Okay…so I’m not really THAT crazy…honest. 

But I’m reminded of this Saturday Night Live skit.  So for your viewing pleasure, I present “Philip the Hyper Hypo!”

It’s a sickness, really.

So, I have a little problem.  I know I’m not the only one.  Tolle would say that it’s my ego talking, not me.  Little comfort to my dear husband!

My little problem is that I am never content.  I always have to have something to look forward to.  I should say that I am extremely content with the “big stuff” in my life as it is–I don’t “need” anything to make me happy (for example, another baby, a new house, a new job.)  I am truly happy in the moment. 

But my mind always seems to need the preoccupation of looking forward to something.  Now that the anticipation of Disney is over and I’ve had a week to come down off the trip, my mind is already busy conjuring up “the next thing.”  If the next thing isn’t a trip, it invariably becomes a new house project. 

Poor poor poor poor Zan.  Now that I’m not working, I have more time than ever to think…and dream.

“Hey Honey, I’ve been thinking…”

*sigh*  “Oh, no.”

Yep…that’s usually how the story starts.  And before you know it we’re heading off to Lowe’s.  A friend of mine used to say, “It all starts with a throw pillow.” 

So let me tell you about the “next thing.”  Mister Baby Boy has discovered the Big Outdoors.  However, Mister Baby Boy gives Mommy heart attacks because he wants to be running around very unsteadily on the blacktopped driveway, trying to make baskets in the way-too-tall-for-him basketball hoop.  He is not satisfied to play with the toddler-sized basketball hoop in the yard.  Oh, no…he must be Danger Boy (he has his own theme song, by the way—but that’s a story for another day) and nearly cracks his handsome little skull on the concrete as he looks up to the basket which is so high that he loses his balance and falls backwards. 

So, I say to myself, “Now, if we had a big deck off the back of the house, I could gate off the stairs, and sit outside and let Mister play on the deck with a bunch of toys, and watch the girls without having to chase him around all summer long.”  Some chasing, good.  All chasing, bad.
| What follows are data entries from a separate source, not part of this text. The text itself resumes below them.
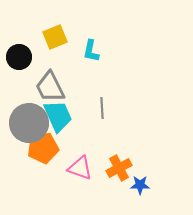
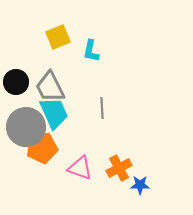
yellow square: moved 3 px right
black circle: moved 3 px left, 25 px down
cyan trapezoid: moved 4 px left, 3 px up
gray circle: moved 3 px left, 4 px down
orange pentagon: moved 1 px left
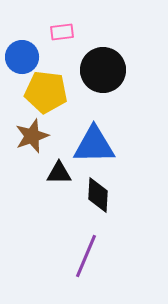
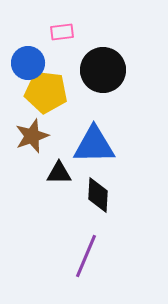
blue circle: moved 6 px right, 6 px down
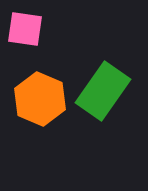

Ergo, “Honey, I’ve been thinking.”

“Oh, no.”

So we’ve spent the last two days looking, measuring, researching.  An easy do-it-yourself weekend project!  *tee*hee*hee* 

Relatively inexpensive!  *tee*hee*hee*

And somehow, a very simple, square, 20×20 deck has become this elaborate extension with a tree coming up through the middle of it.  And who wants plain old deck flooring?  Wouldn’t a herringbone pattern look nice?  And what about those wood balusters?  Ew!  Boring!  I’m thinking THESE would be nice.

And who wants plain old post covers?  Wouldn’t copper be great?  Or, ooooo, what about these????

And a brand new deck definitely needs a brand new grill!  And did somebody say screening?  Screening would be nice.  And…..*sigh*

See?  I told you, I have a problem. 

But I think Zan has an even bigger one.